— Я не могу рассказать тебе, пока все не кончится. Но это самое грязное и опасное дело, с которым мне когда-нибудь приходилось сталкиваться.
Она снова заплакала, и все будущие опасности вылетели у меня из головы, пока я пытался ее успокоить. Смыв с себя все наносное, пережив эмоциональный катарсис, мы отправились в постель, и было нам очень хорошо.
Я вернулся в Датос в день своего вылета. Приземлиться в пустыне предстояло где-то к полуночи, и по расчетам к рассвету я мог приземлиться в Алла Сюраит. Генерал спросил, как я провел отпуск, и я ответил, что все было замечательно и что Вероника осталась еще на пару дней с нашими друзьями. Это уже было ложью, так как в этот момент «Боинг» проносил ее над Парижем на высоте тридцати тысяч футов.
Затем он коротко меня проинструктировал, повторив опознавательные знаки, расстояния и расчет времени.

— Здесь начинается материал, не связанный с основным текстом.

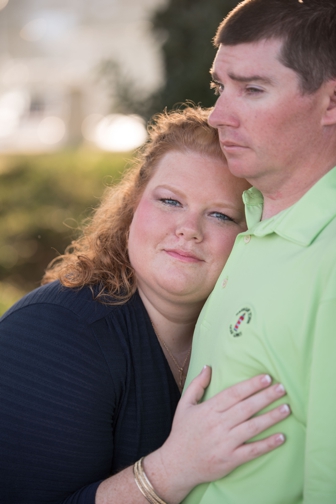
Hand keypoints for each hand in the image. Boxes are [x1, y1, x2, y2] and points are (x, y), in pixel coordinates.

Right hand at [145, 366, 289, 502]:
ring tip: (286, 408)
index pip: (234, 393)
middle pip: (246, 407)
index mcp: (209, 409)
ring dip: (271, 417)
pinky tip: (281, 437)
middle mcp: (218, 424)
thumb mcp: (184, 405)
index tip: (266, 377)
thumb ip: (197, 385)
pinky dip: (267, 444)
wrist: (176, 465)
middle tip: (282, 388)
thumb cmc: (182, 433)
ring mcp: (225, 443)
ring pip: (252, 427)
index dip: (251, 385)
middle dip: (266, 396)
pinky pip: (252, 451)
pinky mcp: (230, 460)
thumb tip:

Мы провели вместе около часа, обсуждая детали довольно сложного полета. В этом рейсе мне всю дорогу следовало держаться на высоте 500 футов — и ночью над пустыней это была нелегкая задача. Он дал мне лист с барометрическими данными по всему маршруту, чтобы я мог должным образом настроить высотомер — на случай, если откажет радио.

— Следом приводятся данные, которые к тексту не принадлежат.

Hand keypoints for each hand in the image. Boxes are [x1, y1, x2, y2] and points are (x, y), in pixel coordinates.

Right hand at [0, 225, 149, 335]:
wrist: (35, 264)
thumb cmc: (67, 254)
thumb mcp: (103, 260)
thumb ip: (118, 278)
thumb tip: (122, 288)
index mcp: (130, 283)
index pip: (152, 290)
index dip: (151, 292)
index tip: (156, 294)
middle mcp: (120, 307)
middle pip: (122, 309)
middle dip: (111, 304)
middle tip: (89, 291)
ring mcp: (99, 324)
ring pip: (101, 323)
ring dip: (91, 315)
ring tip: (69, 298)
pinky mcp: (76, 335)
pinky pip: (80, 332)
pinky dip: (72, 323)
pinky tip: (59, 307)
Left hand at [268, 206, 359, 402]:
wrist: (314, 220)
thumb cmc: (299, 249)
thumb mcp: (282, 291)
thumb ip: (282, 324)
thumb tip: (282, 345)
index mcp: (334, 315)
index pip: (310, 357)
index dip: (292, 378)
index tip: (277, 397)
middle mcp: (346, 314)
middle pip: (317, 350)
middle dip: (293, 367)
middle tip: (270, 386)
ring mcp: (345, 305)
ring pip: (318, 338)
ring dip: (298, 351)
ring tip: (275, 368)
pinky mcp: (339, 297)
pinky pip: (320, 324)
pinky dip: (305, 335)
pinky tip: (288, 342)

После того как я высажу пассажиров, мне следовало лететь в Бахрейн и отдохнуть там день. Затем я должен буду доставить представителя нефтяной компании в Афины, а уже оттуда вернуться на Датос.
Отставной генерал Ноландер откинулся назад, насмешливо мне улыбнулся и протянул сигару с обрезанным концом. С каждым разом, когда я с ним встречался, он все больше и больше походил на лысеющего плюшевого медвежонка. Я уже начал сомневаться, был ли он когда-то грозой европейских небес.
— Вот так-то, Филипп. — Мы закурили, и я уже собрался уходить, но он жестом показал, чтобы я снова сел. — Это не такой уж трудный полет, по крайней мере, для тебя, — сказал он. Неожиданно я почувствовал, что его что-то смущает, — он хотел мне что-то сказать, но не знал, как это сделать. Учитывая мои нынешние отношения с «Интернэшнл», я почувствовал себя несколько виноватым. Я не мог не любить Ноландера, ведь он относился ко мне, как к сыну.
— Филипп, будь поосторожнее с этими людьми.
— Почему?
В моем голосе звучало искреннее удивление. Он пожал плечами.
— Это бывшие нацисты. — Он мрачно рассмеялся, — О да, я ведь тоже бывший нацист, но не такой, как они. Я верил в Гитлера и его третий рейх, но я также верил в порядочность и, может быть, даже в рыцарство. Я знаю, что в небе не было истинного рыцарства — когда это удавалось, противника расстреливали в спину, — но существовало какое-то товарищество. А этот человек, Детман, — он буквально выплюнул это имя, — хуже бешеной собаки. Он — убийца, Филипп, будь осторожен.